## Prompt
Look through the listing below, and wherever a line has the string "ProCounterin", pull it out.

## Study material
+++

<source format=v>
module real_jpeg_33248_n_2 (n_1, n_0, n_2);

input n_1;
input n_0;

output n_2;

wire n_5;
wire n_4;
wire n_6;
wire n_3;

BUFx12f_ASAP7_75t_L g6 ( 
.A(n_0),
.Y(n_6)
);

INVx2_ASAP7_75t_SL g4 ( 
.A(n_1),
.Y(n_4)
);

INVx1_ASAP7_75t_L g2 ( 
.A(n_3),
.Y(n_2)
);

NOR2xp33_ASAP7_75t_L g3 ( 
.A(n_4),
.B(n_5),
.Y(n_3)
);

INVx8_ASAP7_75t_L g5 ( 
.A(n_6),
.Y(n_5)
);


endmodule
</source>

+++

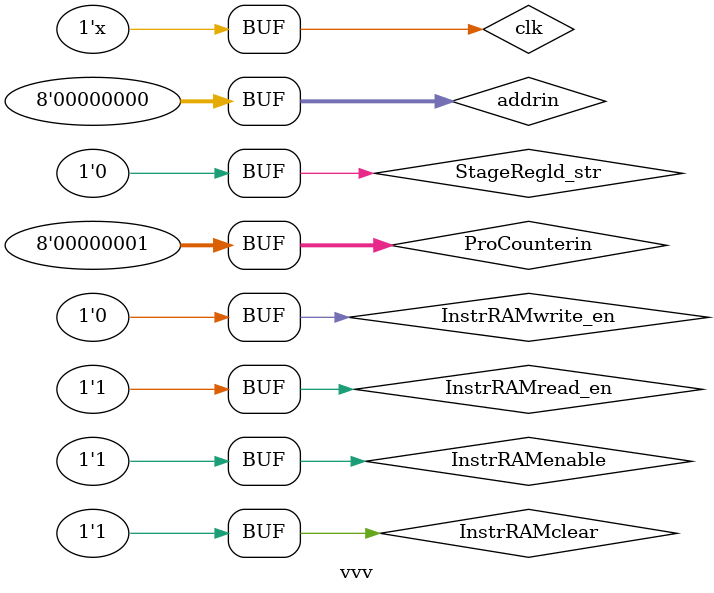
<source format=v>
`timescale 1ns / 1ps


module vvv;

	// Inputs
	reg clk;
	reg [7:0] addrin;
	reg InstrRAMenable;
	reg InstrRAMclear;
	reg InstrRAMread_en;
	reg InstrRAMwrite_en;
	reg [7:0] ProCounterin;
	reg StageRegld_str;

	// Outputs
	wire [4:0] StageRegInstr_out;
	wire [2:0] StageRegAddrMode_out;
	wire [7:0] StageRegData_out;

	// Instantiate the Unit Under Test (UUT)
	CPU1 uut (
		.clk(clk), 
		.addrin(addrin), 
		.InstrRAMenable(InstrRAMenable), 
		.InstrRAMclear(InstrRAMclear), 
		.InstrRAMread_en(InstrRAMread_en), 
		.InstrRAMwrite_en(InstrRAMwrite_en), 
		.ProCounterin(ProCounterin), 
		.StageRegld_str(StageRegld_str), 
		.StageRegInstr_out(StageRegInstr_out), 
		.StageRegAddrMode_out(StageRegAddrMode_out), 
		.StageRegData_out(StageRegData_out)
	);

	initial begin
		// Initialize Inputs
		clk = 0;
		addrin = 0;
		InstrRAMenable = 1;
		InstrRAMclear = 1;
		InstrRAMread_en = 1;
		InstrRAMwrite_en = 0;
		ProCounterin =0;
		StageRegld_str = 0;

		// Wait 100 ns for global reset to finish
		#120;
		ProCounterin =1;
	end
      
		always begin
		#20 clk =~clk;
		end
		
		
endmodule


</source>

+++

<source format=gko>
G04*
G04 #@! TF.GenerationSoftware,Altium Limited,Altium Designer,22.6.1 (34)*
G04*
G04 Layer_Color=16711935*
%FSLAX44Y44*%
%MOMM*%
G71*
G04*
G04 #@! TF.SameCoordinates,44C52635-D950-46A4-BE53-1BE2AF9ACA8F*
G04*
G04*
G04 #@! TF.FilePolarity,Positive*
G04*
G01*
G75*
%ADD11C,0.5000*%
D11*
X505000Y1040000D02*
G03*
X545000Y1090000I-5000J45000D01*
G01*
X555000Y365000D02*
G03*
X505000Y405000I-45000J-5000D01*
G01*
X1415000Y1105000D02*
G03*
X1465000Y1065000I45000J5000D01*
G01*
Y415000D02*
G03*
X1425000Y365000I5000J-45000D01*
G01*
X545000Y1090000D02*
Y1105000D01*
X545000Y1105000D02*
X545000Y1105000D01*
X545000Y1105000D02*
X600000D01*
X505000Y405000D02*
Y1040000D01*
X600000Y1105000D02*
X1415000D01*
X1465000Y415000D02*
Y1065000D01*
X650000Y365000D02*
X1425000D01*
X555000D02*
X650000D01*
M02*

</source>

+++

## Output below
	reg [7:0] ProCounterin;
		.ProCounterin(ProCounterin), 
		ProCounterin =0;
		ProCounterin =1;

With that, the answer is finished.